╔══

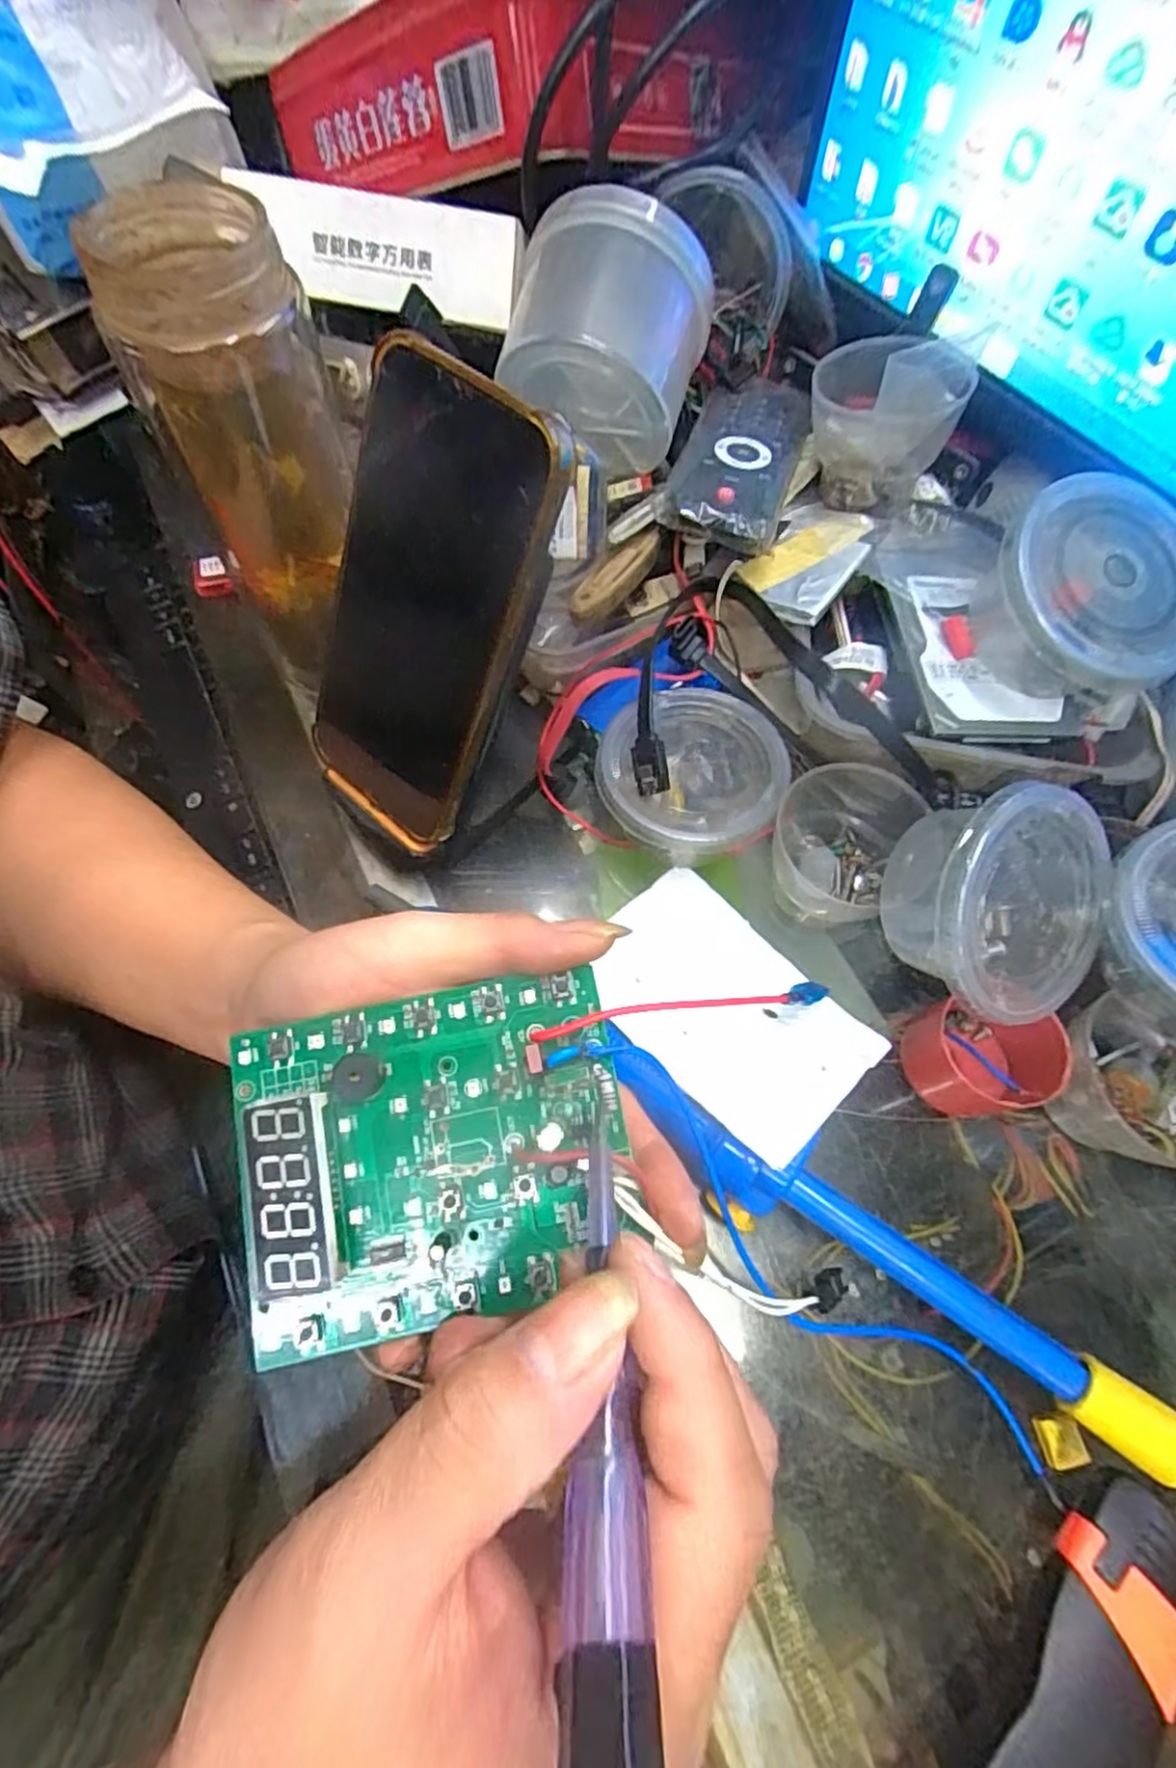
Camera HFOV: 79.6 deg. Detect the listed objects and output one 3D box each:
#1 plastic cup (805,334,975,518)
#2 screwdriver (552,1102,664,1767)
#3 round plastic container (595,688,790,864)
[{"bbox_3d":[0.128,-0.207,0.309,0.062,0.057,0.058,19,66,7],"label":"plastic cup"},{"bbox_3d":[0.003,0.100,0.142,0.014,0.141,0.013,2,109,-1],"label":"screwdriver"},{"bbox_3d":[0.044,-0.042,0.312,0.076,0.040,0.075,1,65,-1],"label":"round plastic container"}]

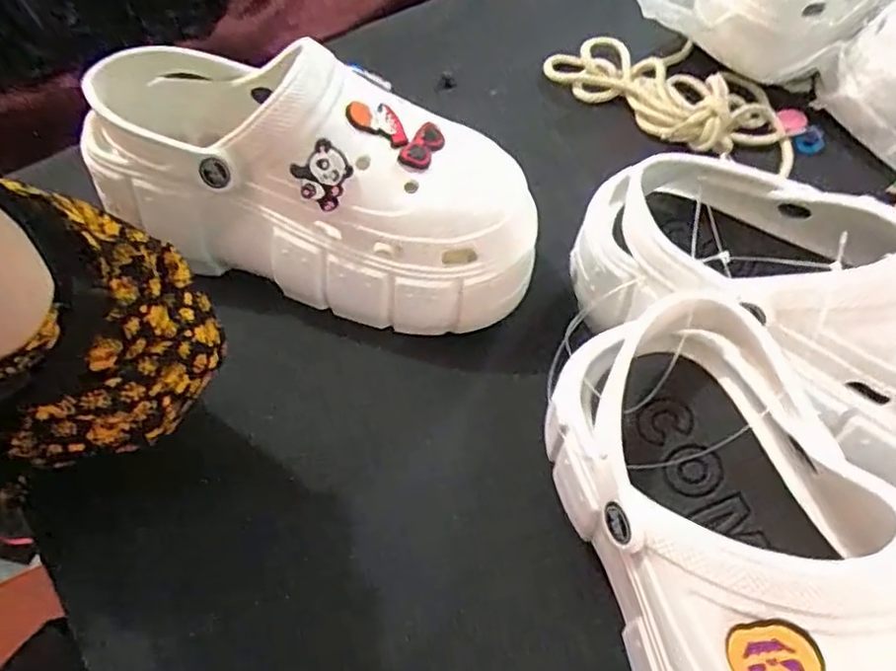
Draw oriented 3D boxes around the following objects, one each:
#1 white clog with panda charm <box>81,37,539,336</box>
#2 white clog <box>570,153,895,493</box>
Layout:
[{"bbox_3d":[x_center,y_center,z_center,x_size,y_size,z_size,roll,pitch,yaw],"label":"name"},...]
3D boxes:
[{"bbox_3d":[-0.077,-0.087,0.353,0.253,0.102,0.094,15,59,9],"label":"white clog with panda charm"},{"bbox_3d":[0.181,-0.011,0.312,0.247,0.108,0.106,27,61,15],"label":"white clog"}]

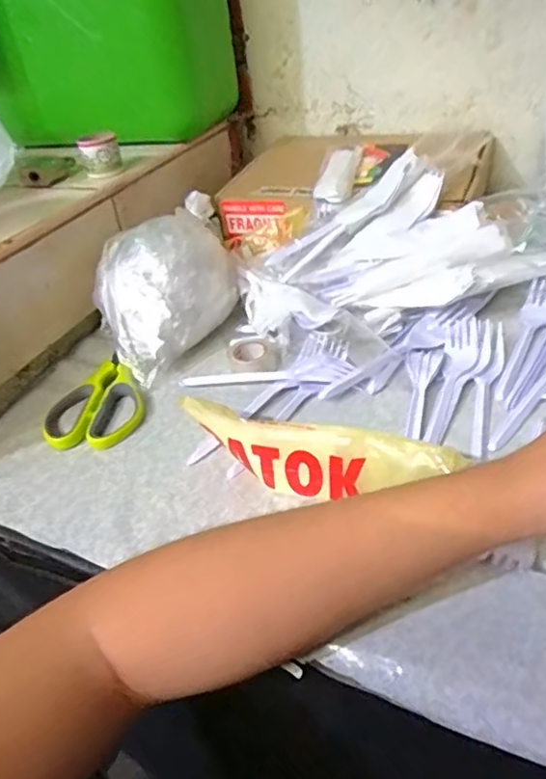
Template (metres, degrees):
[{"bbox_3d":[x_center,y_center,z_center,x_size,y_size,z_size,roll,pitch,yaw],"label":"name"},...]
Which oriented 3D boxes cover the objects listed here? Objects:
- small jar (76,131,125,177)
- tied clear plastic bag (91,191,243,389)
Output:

╚══

Requirement — In the copy, include each line from the start of the material through the line with "#2 screwdriver (552,1102,664,1767)", word for word, but none of the pictures.

Answer for this exercise —
Camera HFOV: 79.6 deg. Detect the listed objects and output one 3D box each:
#1 plastic cup (805,334,975,518)
#2 screwdriver (552,1102,664,1767)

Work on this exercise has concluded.